A SEMANA SANTA - Alexandre Herculano
VI
A noite escura desce: o Sol de todo
Nos mares se atufou. A luz dos mortos,
Dos brandões o clarão, fulgura ao longe
No cruzeiro somente e em volta da ara:
E pelas naves começou ruído
De compassado andar. Fiéis acodem
À morada de Deus, a ouvir queixumes
Do vate de Sião. Em breve os monges,
Suspirosas canções aos Céus erguendo,
Sua voz unirão à voz desse órgão,
E os sons e os ecos reboarão no templo.
Mudo o coro depois, neste recinto
Dentro em bem pouco reinará silêncio,
O silêncio dos túmulos, e as trevas
Cobrirão por esta área a luz escassa
Despedida das lâmpadas. que pendem
Ante os altares, bruxuleando frouxas.
Imagem da existência! Enquanto passam
Os dias infantis, as paixões tuas,
Homem, qual então és, são débeis todas.
Cresceste: ei-las torrente, em cujo dorso
Sobrenadam a dor e o pranto e o longo
Gemido do remorso, a qual lançar-se
Vai com rouco estridor no antro da morte,
Lá, onde é tudo horror, silêncio, noite.
Da vida tua instantes florescentes
Foram dois, e não mais: as cãs e rugas,
Logo, rebate de teu fim te deram.
Tu foste apenas som, que, o ar ferindo,
Murmurou, esqueceu, passou no espaço.
E a casa do Senhor ergueu-se. O ferro
Cortou a penedia; e o canto enorme
Polido alveja ali no espesso pano
Do muro colossal, que era após era,
Como onda e onda ao desdobrar na areia,
Viu vir chegando e adormecer-lhe ao lado.

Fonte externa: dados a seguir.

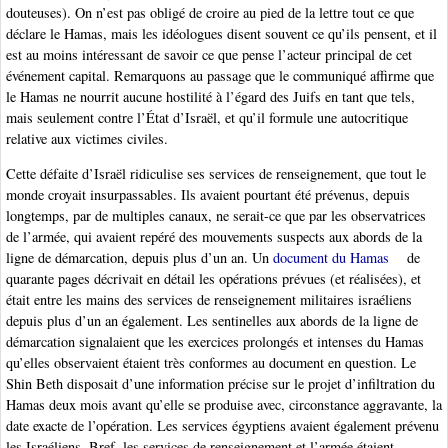
douteuses). On n’est pas obligé de croire au pied de la lettre tout ce que
déclare le Hamas, mais les idéologues disent souvent ce qu’ils pensent, et il
est au moins intéressant de savoir ce que pense l’acteur principal de cet
événement capital. Remarquons au passage que le communiqué affirme que
le Hamas ne nourrit aucune hostilité à l’égard des Juifs en tant que tels,
mais seulement contre l’État d’Israël, et qu’il formule une autocritique
relative aux victimes civiles.
Cette défaite d’Israël ridiculise ses services de renseignement, que tout le
monde croyait insurpassables. Ils avaient pourtant été prévenus, depuis
longtemps, par de multiples canaux, ne serait-ce que par les observatrices
de l’armée, qui avaient repéré des mouvements suspects aux abords de la
ligne de démarcation, depuis plus d’un an. Un
document du Hamas
de
quarante pages décrivait en détail les opérations prévues (et réalisées), et
était entre les mains des services de renseignement militaires israéliens
depuis plus d’un an également. Les sentinelles aux abords de la ligne de
démarcation signalaient que les exercices prolongés et intenses du Hamas
qu’elles observaient étaient très conformes au document en question. Le
Shin Beth disposait d’une information précise sur le projet d’infiltration du
Hamas deux mois avant qu’elle se produise avec, circonstance aggravante, la
date exacte de l’opération. Les services égyptiens avaient également prévenu
les Israéliens. Bref, les services de renseignement et l’armée étaient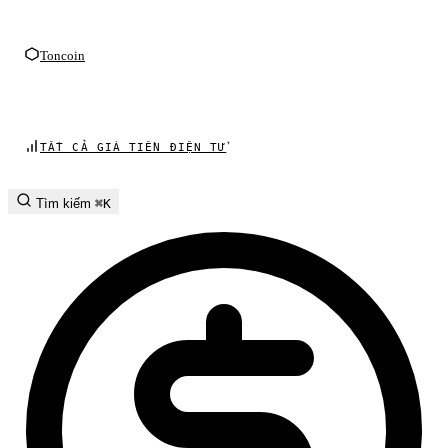
Toncoin
TẤT CẢ GIÁ TIỀN ĐIỆN TỬ
Tìm kiếm
⌘K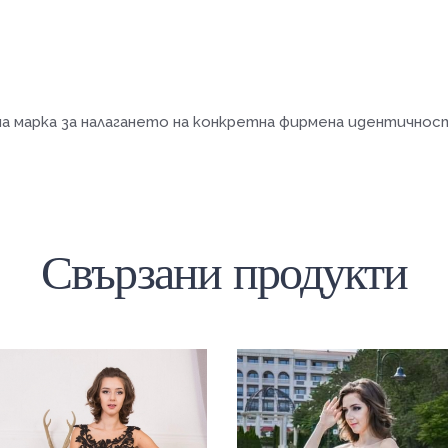
а марка за налагането на конкретна фирмена идентичнос
Свързани продукти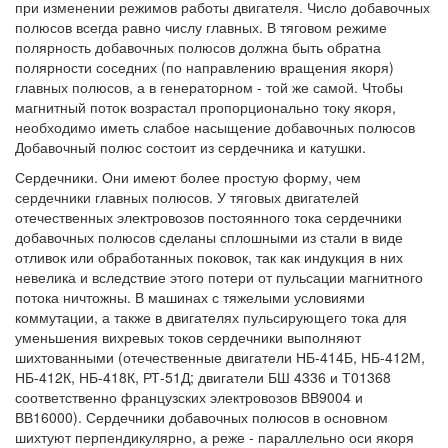
при изменении режимов работы двигателя. Число добавочных
полюсов всегда равно числу главных. В тяговом режиме
полярность добавочных полюсов должна быть обратна
полярности соседних (по направлению вращения якоря)
главных полюсов, а в генераторном - той же самой. Чтобы
магнитный поток возрастал пропорционально току якоря,
необходимо иметь слабое насыщение добавочных полюсов
Добавочный полюс состоит из сердечника и катушки.
Сердечники. Они имеют более простую форму, чем
сердечники главных полюсов. У тяговых двигателей
отечественных электровозов постоянного тока сердечники
добавочных полюсов сделаны сплошными из стали в виде
отливок или обработанных поковок, так как индукция в них
невелика и вследствие этого потери от пульсации магнитного
потока ничтожны. В машинах с тяжелыми условиями
коммутации, а также в двигателях пульсирующего тока для
уменьшения вихревых токов сердечники выполняют
шихтованными (отечественные двигатели НБ-414Б, НБ-412М,
НБ-412К, НБ-418К, РТ-51Д; двигатели БШ 4336 и Т01368
соответственно французских электровозов ВВ9004 и
ВВ16000). Сердечники добавочных полюсов в основном
шихтуют перпендикулярно, а реже - параллельно оси якоря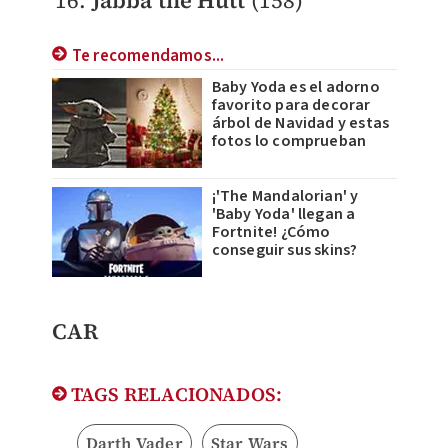
Jabba the Hutt
(158)
Te recomendamos...
Baby Yoda es el adorno
favorito para decorar
árbol de Navidad y estas
fotos lo comprueban
¡'The Mandalorian' y
'Baby Yoda' llegan a
Fortnite! ¿Cómo
conseguir sus skins?
CAR
TAGS RELACIONADOS:
Darth Vader
Star Wars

O ulmo e o choupo no cair rangeram
Sob o machado: a trave afeiçoou-se;
Lá no cimo pousou: restruge ao longe
De martelos fragor, e eis ergue o templo,
Por entre as nuvens, bronzeadas grimpas.
Homem, do que és capaz! Tu, cujo alento
Se esvai, como da cerva a leve pista
No pó se apaga ao respirar da tarde,
Do seio dessa terra em que és estranho,
Sair fazes as moles seculares,
Que por ti, mono, falem; dás na ideia
Eterna duração às obras tuas.
Tua alma é imortal, e a prova a deste!